Russia and Belarus are formally part of a "union state" and have been in talks for years on further integration of their countries.

On the eve of the start of Zapad-2021, Russian President Vladimir Putin and Belarus’s increasingly isolated authoritarian ruler, Alyaksandr Lukashenka, met in Moscow where they agreed to deepen the integration of their ex-Soviet countries, including in areas of defense.

Putin said Moscow would provide Minsk with around $640 million in loans by the end of next year, and that he agreed with Lukashenka on a new unified natural-gas market.

Putin, in power for more than 20 years, and Lukashenka, in power for nearly three decades, also discussed “building a single defense space,” the Russian president said.

For his part, Lukashenka told reporters there was a "breakthrough" and that 28 separate "road maps" had been agreed to after many years of negotiations.

However, the two leaders sidestepped the question of whether after more than 20 years of talks, they had finally agreed to fully create a "union state" -- a major step toward reunifying the two ex-Soviet republics' economies and political structures.

If it comes to fruition, the union state would potentially undermine Belarus’s sovereignty, something Lukashenka has strenuously resisted for years.

But the Belarusian ruler has been increasingly isolated since last year’s presidential election in which he claimed reelection to a sixth term.

The vote was condemned by Belarus’s opposition as rigged and prompted months of street protests that Belarusian security forces have harshly cracked down on.

Western nations have refused to recognize Lukashenka as a legitimate president and slapped his government with sanctions.

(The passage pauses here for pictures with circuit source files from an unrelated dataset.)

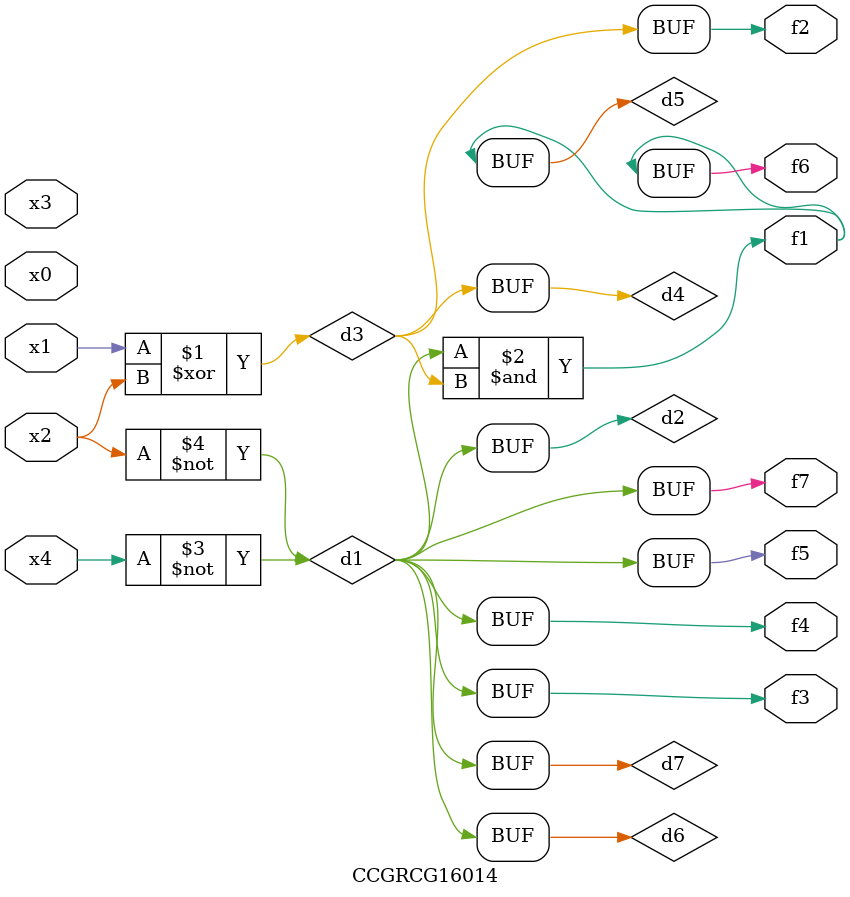
<source format=v>
module CCGRCG16014(
	input x0, x1, x2, x3, x4,
	output f1, f2, f3, f4, f5, f6, f7
);

	wire d1, d2, d3, d4, d5, d6, d7;

	not (d1, x4);
	not (d2, x2);
	xor (d3, x1, x2);
	buf (d4, d3);
	and (d5, d1, d3);
	buf (d6, d1, d2);
	buf (d7, d2);
	assign f1 = d5;
	assign f2 = d4;
	assign f3 = d7;
	assign f4 = d7;
	assign f5 = d7;
	assign f6 = d5;
	assign f7 = d7;
endmodule

</source>
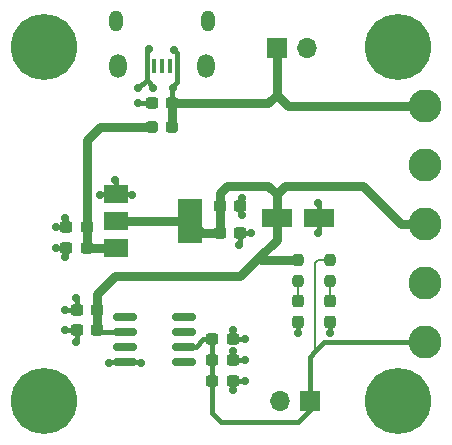
<source format=gbr>
%TF.GenerationSoftware,KiCad,Pcbnew,7.0.1*%
%TF.CreationDate,2023-05-14T20:32:12+02:00*%
%TF.ProjectId,adr4520_vref,61647234-3532-4305-9f76-7265662e6b69,rev?*%
%TF.SameCoordinates,Original*%
%TF.FileFunction,Copper,L1,Top*%
%TF.FilePolarity,Positive*%
%FSLAX46Y46*%
G04 Gerber Fmt 4.6, Leading zero omitted, Abs format (unit mm)*
G04 Created by KiCad (PCBNEW 7.0.1) date 2023-05-14 20:32:12*
%MOMM*%
%LPD*%
G01*
G04 APERTURE LIST*
G04 Aperture macros list*
%AMRoundRect*
0 Rectangle with rounded corners*
0 $1 Rounding radius*
0 $2 $3 $4 $5 $6 $7 $8 $9 X,Y pos of 4 corners*
0 Add a 4 corners polygon primitive as box body*
4,1,4,$2,$3,$4,$5,$6,$7,$8,$9,$2,$3,0*
0 Add four circle primitives for the rounded corners*
1,1,$1+$1,$2,$3*
1,1,$1+$1,$4,$5*
1,1,$1+$1,$6,$7*
1,1,$1+$1,$8,$9*
0 Add four rect primitives between the rounded corners*
20,1,$1+$1,$2,$3,$4,$5,0*
20,1,$1+$1,$4,$5,$6,$7,0*
20,1,$1+$1,$6,$7,$8,$9,0*
20,1,$1+$1,$8,$9,$2,$3,0*%
G04 Aperture macros list end*
%TA.AperFunction,ComponentPad*%
%ADD10R,1.700000X1.700000*%
%TD*%
%TA.AperFunction,ComponentPad*%
%ADD11O,1.700000X1.700000*%
%TD*%
%TA.AperFunction,ComponentPad*%
%ADD12C,5.600000*%
%TD*%
%TA.AperFunction,SMDPad,CuDef*%
%ADD13RoundRect,0.237500X-0.300000X-0.237500X0.300000X-0.237500X0.300000X0.237500X-0.300000X0.237500X0*%
%TD*%
%TA.AperFunction,SMDPad,CuDef*%
%ADD14RoundRect,0.237500X0.300000X0.237500X-0.300000X0.237500X-0.300000X-0.237500X0.300000X-0.237500X0*%
%TD*%
%TA.AperFunction,ComponentPad*%
%ADD15C,2.800000*%
%TD*%
%TA.AperFunction,SMDPad,CuDef*%
%ADD16RoundRect,0.237500X0.287500X0.237500X-0.287500X0.237500X-0.287500X-0.237500X0.287500X-0.237500X0*%
%TD*%
%TA.AperFunction,SMDPad,CuDef*%
%ADD17RoundRect,0.237500X-0.237500X0.250000X-0.237500X-0.250000X0.237500X-0.250000X0.237500X0.250000X0*%
%TD*%
%TA.AperFunction,SMDPad,CuDef*%
%ADD18RoundRect,0.150000X-0.825000X-0.150000X0.825000X-0.150000X0.825000X0.150000X-0.825000X0.150000X0*%
%TD*%
%TA.AperFunction,SMDPad,CuDef*%
%ADD19RoundRect,0.250000X-1.050000X-0.550000X1.050000X-0.550000X1.050000X0.550000X-1.050000X0.550000X0*%
%TD*%
%TA.AperFunction,SMDPad,CuDef*%
%ADD20R,0.450000X1.300000*%
%TD*%
%TA.AperFunction,ComponentPad*%
%ADD21O,1.150000X1.800000*%
%TD*%
%TA.AperFunction,ComponentPad*%
%ADD22O,1.450000X2.000000*%
%TD*%
%TA.AperFunction,SMDPad,CuDef*%
%ADD23RoundRect,0.237500X0.237500X-0.287500X0.237500X0.287500X-0.237500X0.287500X-0.237500X-0.287500X0*%
%TD*%
%TA.AperFunction,SMDPad,CuDef*%
%ADD24R,2.000000X1.500000*%
%TD*%
%TA.AperFunction,SMDPad,CuDef*%
%ADD25R,2.000000X3.800000*%
%TD*%
%TA.AperFunction,ViaPad*%
%ADD26C,0.700000*%
%TD*%
%TA.AperFunction,Conductor*%
%ADD27C,0.400000*%
%TD*%
%TA.AperFunction,Conductor*%
%ADD28C,0.750000*%
%TD*%
%TA.AperFunction,Conductor*%
%ADD29C,0.200000*%
%TD*%
G04 APERTURE END LIST*
D10*
%TO.P,J2,1,Pin_1*%
%TO.N,/2V048*%
X77540000Y-85000000D03*
D11*
%TO.P,J2,2,Pin_2*%
%TO.N,GND*%
X75000000Y-85000000D03*
%TD*%
D10*
%TO.P,J3,1,Pin_1*%
%TO.N,VBUS*%
X74725000Y-55125000D03*
D11*
%TO.P,J3,2,Pin_2*%
%TO.N,GND*%
X77265000Y-55125000D03*
%TD*%
D12*
%TO.P,H3,1,1*%
%TO.N,GND*%
X55000000Y-85000000D03*
%TD*%
D13*
%TO.P,C8,1*%
%TO.N,GND*%
X56887500Y-72000000D03*
%TO.P,C8,2*%
%TO.N,+5V*%
X58612500Y-72000000D03*
%TD*%
%TO.P,C2,1*%
%TO.N,GND*%
X57775000Y-77250000D03*
%TO.P,C2,2*%
%TO.N,+3V3*%
X59500000Y-77250000D03*
%TD*%
D14*
%TO.P,C10,1*%
%TO.N,GND*%
X71612500Y-70750000D03*
%TO.P,C10,2*%
%TO.N,+3V3*%
X69887500Y-70750000D03*
%TD*%
D15*
%TO.P,TP3,1,1*%
%TO.N,VBUS*%
X87250000Y-60000000D03*
%TD*%
%TO.P,TP5,1,1*%
%TO.N,+3V3*%
X87250000Y-70000000D03*
%TD*%
D14*
%TO.P,C9,1*%
%TO.N,GND*%
X71612500Y-68500000D03*
%TO.P,C9,2*%
%TO.N,+3V3*%
X69887500Y-68500000D03*
%TD*%
D16*
%TO.P,L1,1*%
%TO.N,VBUS*%
X65875000Y-61750000D03*
%TO.P,L1,2*%
%TO.N,+5V*%
X64125000Y-61750000D03*
%TD*%
D17*
%TO.P,R1,1*%
%TO.N,+3V3*%
X76500000Y-73000000D03*
%TO.P,R1,2*%
%TO.N,Net-(D1-A)*%
X76500000Y-74825000D03*
%TD*%
D13*
%TO.P,C6,1*%
%TO.N,/2V048*%
X69250000Y-83250000D03*
%TO.P,C6,2*%
%TO.N,GND*%
X70975000Y-83250000D03*
%TD*%
%TO.P,C3,1*%
%TO.N,GND*%
X57775000Y-79000000D03*
%TO.P,C3,2*%
%TO.N,+3V3*%
X59500000Y-79000000D03*
%TD*%
D18*
%TO.P,U1,1,NC*%
%TO.N,unconnected-(U1-NC-Pad1)*%
X61887500Y-77845000D03*
%TO.P,U1,2,IN*%
%TO.N,+3V3*%
X61887500Y-79115000D03*
%TO.P,U1,3,NC*%
%TO.N,unconnected-(U1-NC-Pad3)*%
X61887500Y-80385000D03*
%TO.P,U1,4,GND*%
%TO.N,GND*%
X61887500Y-81655000D03*
%TO.P,U1,5,NC*%
%TO.N,unconnected-(U1-NC-Pad5)*%
X66837500Y-81655000D03*
%TO.P,U1,6,OUT*%
%TO.N,/2V048*%
X66837500Y-80385000D03*
%TO.P,U1,7,NC*%
%TO.N,unconnected-(U1-NC-Pad7)*%
X66837500Y-79115000D03*
%TO.P,U1,8,NC*%
%TO.N,unconnected-(U1-NC-Pad8)*%
X66837500Y-77845000D03*
%TD*%
D13*
%TO.P,C5,1*%
%TO.N,/2V048*%
X69250000Y-81500000D03*
%TO.P,C5,2*%
%TO.N,GND*%
X70975000Y-81500000D03*
%TD*%
D19*
%TO.P,C11,1*%
%TO.N,+3V3*%
X74700000Y-69500000D03*
%TO.P,C11,2*%
%TO.N,GND*%
X78300000Y-69500000D03*
%TD*%
D12*
%TO.P,H2,1,1*%
%TO.N,GND*%
X85000000Y-55000000D03*
%TD*%
D20*
%TO.P,J1,1,VBUS*%
%TO.N,VBUS*%
X66300000Y-56650000D03*
%TO.P,J1,2,D-*%
%TO.N,unconnected-(J1-D--Pad2)*%
X65650000Y-56650000D03*
%TO.P,J1,3,D+*%
%TO.N,unconnected-(J1-D+-Pad3)*%
X65000000Y-56650000D03*
%TO.P,J1,4,ID*%
%TO.N,unconnected-(J1-ID-Pad4)*%
X64350000Y-56650000D03*
%TO.P,J1,5,GND*%
%TO.N,GND*%
X63700000Y-56650000D03*
D21*
%TO.P,J1,6,Shield*%
X68875000Y-52800000D03*
D22*
X68725000Y-56600000D03*
X61275000Y-56600000D03*
D21*
X61125000Y-52800000D03*
%TD*%
D15*
%TO.P,TP2,1,1*%
%TO.N,GND*%
X87250000Y-75000000D03*
%TD*%
%TO.P,TP1,1,1*%
%TO.N,/2V048*%
X87250000Y-80000000D03*
%TD*%
%TO.P,TP4,1,1*%
%TO.N,GND*%
X87250000Y-65000000D03*
%TD*%
D13*
%TO.P,C4,1*%
%TO.N,/2V048*%
X69250000Y-79750000D03*
%TO.P,C4,2*%
%TO.N,GND*%
X70975000Y-79750000D03*
%TD*%
D23*
%TO.P,D1,1,K*%
%TO.N,GND*%
X76500000Y-78250000D03*
%TO.P,D1,2,A*%
%TO.N,Net-(D1-A)*%
X76500000Y-76500000D03*
%TD*%
D13*
%TO.P,C7,1*%
%TO.N,GND*%
X56887500Y-70250000D03*
%TO.P,C7,2*%
%TO.N,+5V*%
X58612500Y-70250000D03*
%TD*%
D24*
%TO.P,U2,1,GND*%
%TO.N,GND*%
X61100000Y-67450000D03*
%TO.P,U2,2,VO*%
%TO.N,+3V3*%
X61100000Y-69750000D03*
D25*
X67400000Y-69750000D03*
D24*
%TO.P,U2,3,VI*%
%TO.N,+5V*%
X61100000Y-72050000D03*
%TD*%
D23*
%TO.P,D2,1,K*%
%TO.N,GND*%
X79250000Y-78250000D03*
%TO.P,D2,2,A*%
%TO.N,Net-(D2-A)*%
X79250000Y-76500000D03*
%TD*%
D12*
%TO.P,H1,1,1*%
%TO.N,GND*%
X55000000Y-55000000D03*
%TD*%
D13*
%TO.P,C1,1*%
%TO.N,GND*%
X64137500Y-59750000D03*
%TO.P,C1,2*%
%TO.N,VBUS*%
X65862500Y-59750000D03*
%TD*%
D12*
%TO.P,H4,1,1*%
%TO.N,GND*%
X85000000Y-85000000D03*
%TD*%
D17*
%TO.P,R2,1*%
%TO.N,/2V048*%
X79250000Y-73000000D03*
%TO.P,R2,2*%
%TO.N,Net-(D2-A)*%
X79250000Y-74825000D03*
%TD*%
D26*
%TO.N,GND*%
X72000000Y-83250000D03*
X79250000Y-79250000D03*
X56750000Y-79000000D03*
X63000000Y-59750000D03*
X61000000Y-66250000D03*
X71000000Y-80750000D03*
X57750000Y-76250000D03*
X63900000Y-55200000D03*
X71750000Y-69250000D03*
X56750000Y-69500000D03*
X60500000Y-81750000D03*
X78250000Y-70750000D03*
X71000000Y-79000000D03*
X63000000Y-58500000D03*
X63250000Y-81750000D03*
X56750000Y-77250000D03*
X71000000Y-84000000D03*
X56000000Y-72000000D03*
X76500000Y-79250000D03*
X59750000Y-67500000D03*
X62500000Y-67500000D03*
X56750000Y-72750000D03*
X71500000Y-71750000D03*
X72500000Y-70750000D03*
X71750000Y-67799500D03*
X56000000Y-70250000D03*
X72000000Y-81500000D03*
X78250000Y-68250000D03*
X57750000Y-80000000D03*
X64250000Y-58500000D03*
X72000000Y-79750000D03*
%TO.N,VBUS*%
X66000000Y-55250000D03*
X65900000Y-58500000D03*
%TD*%
D27*
%TO.N,GND*%
X57775000Y-76275000D02*
X57750000Y-76250000D01*
X61100000Y-67450000D02*
X59800000Y-67450000D01*
X63700000Y-56650000D02*
X63700000Y-55400000D01*
X70975000Y-79750000D02*
X72000000Y-79750000D01*
X56887500Y-72000000D02*
X56000000Y-72000000D01*
X56887500Y-70250000D02*
X56887500Y-69637500D01*
X64250000Y-58500000D02*
X64250000Y-58350000D01*
X60595000Y-81655000D02*
X60500000Y-81750000D01*
X63700000Y-56650000D02*
X63700000Y-57800000D01*
X61100000Y-66350000D02*
X61000000Y-66250000D01*
X70975000Y-83250000D02*
X70975000Y-83975000D01*
X71612500Y-68500000D02*
X71612500Y-69112500D01*
X61100000Y-67450000D02*
X61100000Y-66350000D01*
X71612500Y-68500000D02*
X71612500Y-67937000D01*
X70975000Y-83250000D02*
X72000000Y-83250000D01*
X63700000Y-57800000D02*
X63000000Y-58500000D01*
X57775000Y-77250000D02*
X56750000Y-77250000D01*
X57775000Y-77250000D02*
X57775000Y-76275000D01*
X71612500Y-69112500D02*
X71750000Y-69250000D01*
X78300000Y-69500000D02*
X78300000Y-68300000D01*
X61887500Y-81655000D02*
X60595000Y-81655000D01*
X56887500Y-70250000D02*
X56000000Y-70250000D01*
X78300000Y-68300000D02*
X78250000Y-68250000D01*
X63250000Y-81750000D02*
X63155000Y-81655000D01*
X79250000Y-78250000D02*
X79250000Y-79250000D01*
X71612500Y-67937000D02*
X71750000Y-67799500D01*
X71612500Y-70750000D02*
X71612500Y-71637500D01*
X62450000Y-67450000D02*
X62500000Y-67500000D01*
X70975000Y-83975000D02*
X71000000Y-84000000D01*
X63700000Y-55400000D02*
X63900000Y-55200000D01*
X76500000Y-78250000D02*
X76500000Y-79250000D01*
X70975000Y-81500000D02*
X70975000Y-80775000D01*
X59800000Y-67450000D02*
X59750000Y-67500000D01*
X70975000Y-80775000D02*
X71000000Y-80750000D01*
X71612500Y-70750000D02*
X72500000Y-70750000D01*
X56887500Y-69637500D02*
X56750000Y-69500000D01*
X56887500Y-72000000D02*
X56887500Y-72612500D01*
X70975000Y-79750000D02*
X70975000Y-79025000D01*
X78300000Y-70700000D02*
X78250000Y-70750000D01*
X57775000Y-79000000D02*
X57775000Y-79975000D01*
X70975000Y-79025000D02*
X71000000Y-79000000D01*
X78300000Y-69500000D02*
X78300000Y-70700000D01*
X57775000Y-79000000D02*
X56750000Y-79000000D01*
X70975000Y-81500000D02*
X72000000Y-81500000D01*
X56887500Y-72612500D02*
X56750000Y-72750000D01*
X71612500Y-71637500D02*
X71500000Y-71750000D01*
X63000000Y-59750000D02*
X64137500Y-59750000D01*
X61100000Y-67450000D02*
X62450000Y-67450000D01*
X57775000Y-79975000D02*
X57750000Y-80000000D01*
X63155000Y-81655000D02*
X61887500Y-81655000D01*
X64250000Y-58350000D02*
X63700000Y-57800000D01*
%TO.N,VBUS*%
X66300000Y-55550000D02*
X66000000Y-55250000D01*
D28*
X65875000Y-59762500D02*
X65862500Y-59750000D01*
D27*
X65862500Y-59750000D02*
X65862500Y-58387500D01*
D28*
X74000000Y-59750000D02*
X74725000Y-59025000D01*
X65862500Y-59750000D02*
X74000000Y-59750000D01*
D27*
X66300000Y-57950000D02*
X65862500Y-58387500D01*
X66300000Y-56650000D02*
X66300000Y-57950000D01*
X66300000Y-56650000D02*
X66300000Y-55550000D01*
D28*
X75700000Y-60000000D02*
X74725000Y-59025000D01*
X65875000Y-61750000D02*
X65875000Y-59762500D01*
X87250000Y-60000000D02*
X75700000Y-60000000D01*
X74725000Y-59025000D02*
X74725000Y-55125000D01*
%TO.N,+3V3*%
X69887500Y-70750000D02*
X69887500Y-68500000D01*
X71600000Y-74400000D02*
X73200000Y-72800000D01*
X59500000Y-77250000D02*
X59500000Y-75900000D01*
X68400000Y-70750000D02*
X67400000Y-69750000D01*
X73400000Y-73000000D02*
X73200000Y-72800000D01*
X61000000Y-74400000D02*
X71600000Y-74400000D01*
X74700000Y-71300000D02*
X74700000Y-69500000D01*
X73200000Y-72800000D02*
X74700000Y-71300000D01*
X75400000Y-66750000D02*
X74700000Y-67450000D01*
X74700000Y-69500000D02*
X74700000Y-67450000D01*
D27*
X61887500Y-79115000D02*
X59615000Y-79115000D01*
D28*
X74000000Y-66750000D02*
X70500000Y-66750000D01*
X69887500Y-67362500D02*
X69887500Y-68500000D01*
X61100000Y-69750000D02*
X67400000Y-69750000D01*
X85250000Y-70000000D02*
X82000000Y-66750000D01*
X74700000Y-67450000D02*
X74000000Y-66750000D01*
X76500000Y-73000000D02*
X73400000Y-73000000D01*
X82000000Y-66750000D02*
X75400000Y-66750000D01*
X59500000Y-75900000D02*
X61000000Y-74400000D01*
X59500000Y-79000000D02*
X59500000Y-77250000D01*
X69887500Y-70750000D02*
X68400000Y-70750000D01*
X87250000Y-70000000D02*
X85250000Y-70000000D01*
X70500000Y-66750000D02*
X69887500Y-67362500D01*
%TO.N,+5V*%
X64125000Y-61750000D02*
X59750000Y-61750000D01*
X59750000Y-61750000D02*
X58612500Y-62887500D01*
X58612500Y-70250000D02*
X58612500Y-72000000D01*
X58662500Y-72050000D02*
X58612500Y-72000000D01*
X61100000Y-72050000D02*
X58662500Y-72050000D01*
X58612500Y-62887500D02*
X58612500Y-70250000D01*
D27*
%TO.N,/2V048*%
X76500000Y-86750000D02*
X70000000Y-86750000D01*
D29*
X78000000Y-73250000D02*
X78000000Y-80750000D01*
D27*
X69250000Y-83250000D02*
X69250000Y-86000000D01*
D29*
X78250000Y-73000000D02*
X78000000Y-73250000D01*
D27*
X78750000Y-80000000D02*
X87250000Y-80000000D01*
X68500000Y-79750000D02*
X69250000Y-79750000D01*
X66837500Y-80385000D02*
X67865000Y-80385000D01*
X69250000Y-86000000D02*
X70000000Y-86750000D01*
X67865000Y-80385000D02*
X68500000Y-79750000D01*
X69250000Y-79750000D02*
X69250000Y-81500000D01*
X77540000Y-85000000D02*
X77540000Y-85710000D01*
X69250000Y-81500000D02*
X69250000Y-83250000D01*
X77540000Y-85710000D02*
X76500000Y-86750000D01*
X77540000Y-81210000D02*
X78000000Y-80750000D01*
D29*
X79250000Y-73000000D02*
X78250000Y-73000000D01*
D27*
X78000000Y-80750000D02*
X78750000Y-80000000D01*
X77540000Y-85000000D02*
X77540000Y-81210000D01*
D29*
%TO.N,Net-(D1-A)*%
X76500000Y-74825000D02*
X76500000Y-76500000D01*
%TO.N,Net-(D2-A)*%
X79250000Y-74825000D02*
X79250000Y-76500000D01*
%TD*%
M02*

</source>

Meanwhile, tensions along Belarus's border with the European Union have risen in recent months with Brussels accusing Minsk of intentionally sending thousands of migrants into bloc through Latvia, Lithuania, and Poland.

Russia's relations with the West have also been tense in recent years over a host of actions by Moscow, including aggression against Ukraine, election interference, state-sponsored hacking, and human rights abuses at home.